Here’s something for which I don’t have the bandwidth or the skill set.
This idea came up around the house during a conversation of the long-term psychic damage done by other children when I was a child, some time ago — and how that damage isn’t unique. We’re all scarred. So a (web?) comic about that damage, and how we see it, regard it, remember it as adults, that might have some mileage. People might be able to connect with that.
I imagine several versions of this have already been done. Still, here it is.
The premise is this: Our protagonist(s) set out to revisit some of the bullies that bothered them back when. I think our protagonist is a comic creator, creating the comic just as you — the comic creator who takes up this idea — are creating a comic, too. In each issue or arc, out creator invents an encounter between him/herself and the old bully. In the world of the comic, these encounters might be by design or by chance, depending on the individual story. Maybe the protagonist meets the bully at the grocery store by happenstance, maybe they have an encounter on Facebook, maybe the protagonist seeks out one of the big bullies after long years.
So, the comic has a few layers: There’s the real-world creator, the fictional creator, the fictional creator’s fictional incarnation within the comic’s fictional world, and there’s the reader.
The idea isn’t to make a Crow-like revenge comic, though maybe the fictional creator wrestles with that idea. The idea is to, as filmmaker Brian Helgeland had Chaucer put it, “eviscerate [them] in fiction.”
The individual bullies revisited, though, each come with distinct stories. One is still a bully and needs to be taken down a peg with great wit and verbal barbs. The next has forgotten those days and doesn’t care about guilt or apologies — she’s moved on completely, teaching our fictional protagonist that such things are possible. Another bully is in a bad way, damaged by his youth, too, and suffering more than our hero/heroine and needs forgiveness and sympathy.
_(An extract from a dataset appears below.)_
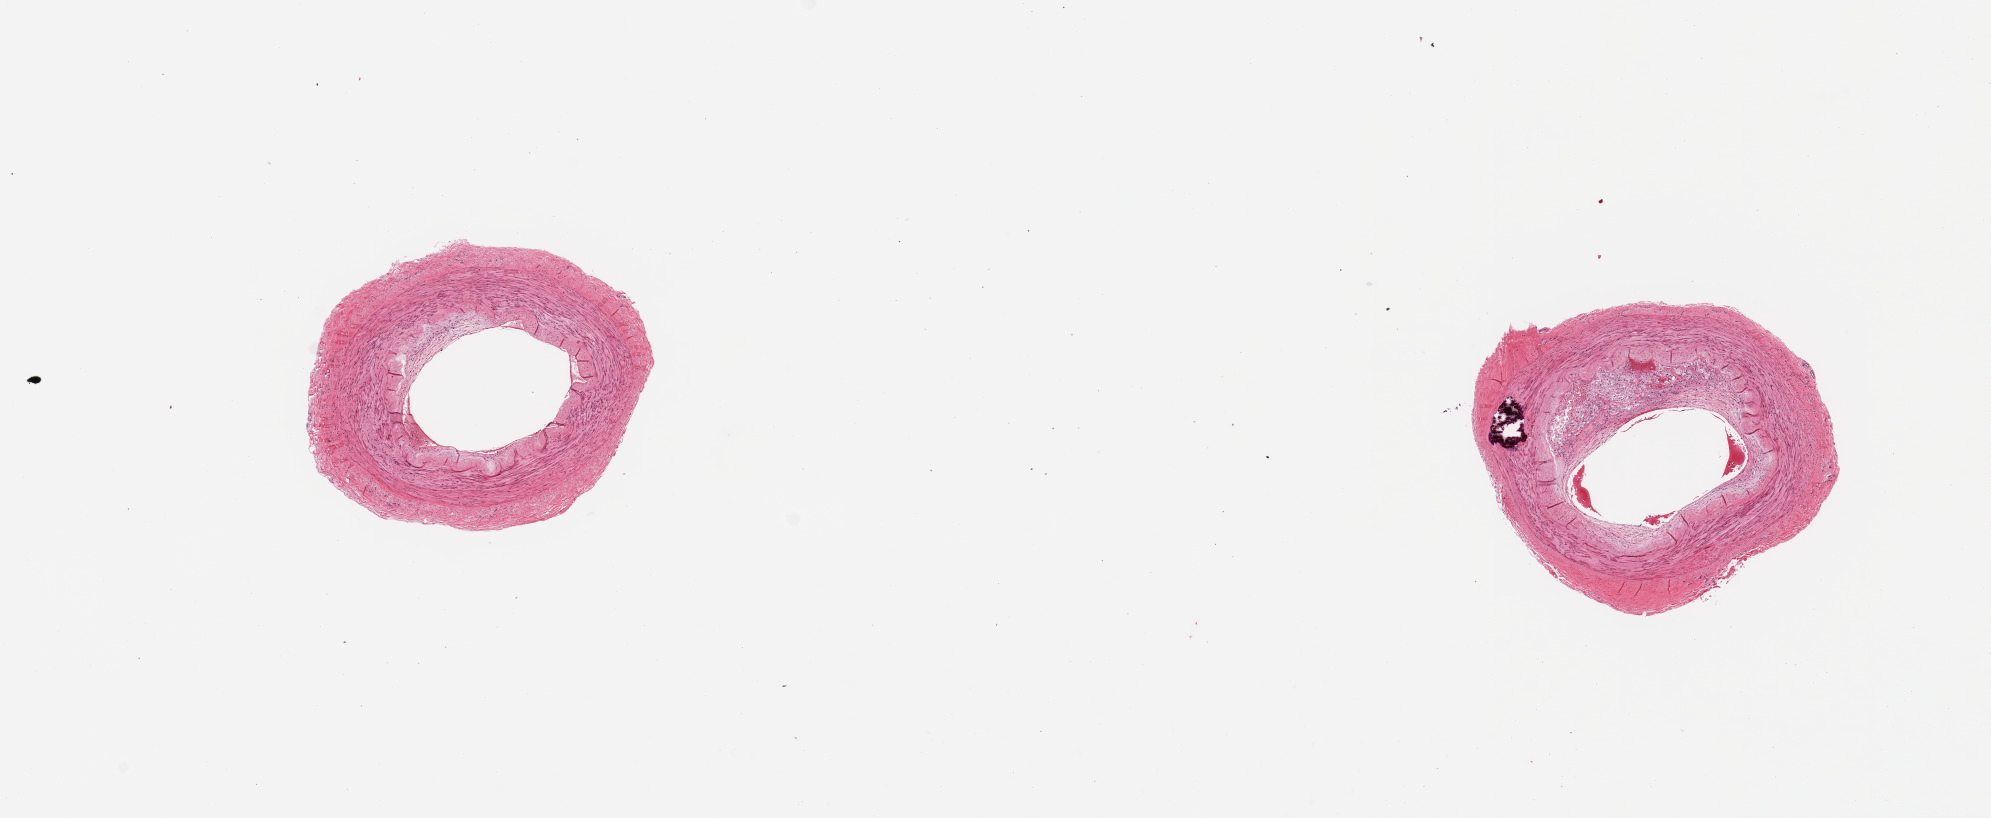
Digitized haematoxylin and eosin-stained section, a low-resolution overview of the entire scanned area, about 15.8 x 6.5 mm (acquisition: 20x scan). PAXgene-fixed, paraffin-embedded tissue. Sampled site (target tissue): tibial artery. Tissue donor sample. Male donor.
- review note (as recorded): 2 pieces, focal Monckeberg sclerosis, ~50% occlusive atherosis up to ~0.4mm thick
Eventually, maybe somebody reading the comic comes to lament and lambast the artist for his bullying back when.
The story goes on as long as it needs. Maybe it tackles bullies in chronological order. Maybe it doesn’t.
For me, it wouldn’t be a revenge fantasy for very long. It would fairly quickly become more of an anthropological study of the effects of bullying on everyone involved. It would wonder about many trajectories we take out of our youth, like debris cast out by a big bang, like we’re each scattering stellar bodies in a cold and widening cosmos. It would confront the randomness of life and try to look at how some of our life is shaped early and we spend years wrestling with that… and how sometimes things change and forget and move on.
I’d like for part of the fantasy of this tale to be about the creator’s power to get revenge through fantasy but of course that wouldn’t last. As the comic creator works, he or she comes to face the idea that even as king or queen of her own fantasy world, there are consequences and responsibilities there. There are failings.
Your version of this idea will be different from mine, of course. Maybe yours is elegant and generous, maybe it’s ruthless and cruel, maybe it’s an adventure story or maybe it’s all comedy. I’m not the boss of you.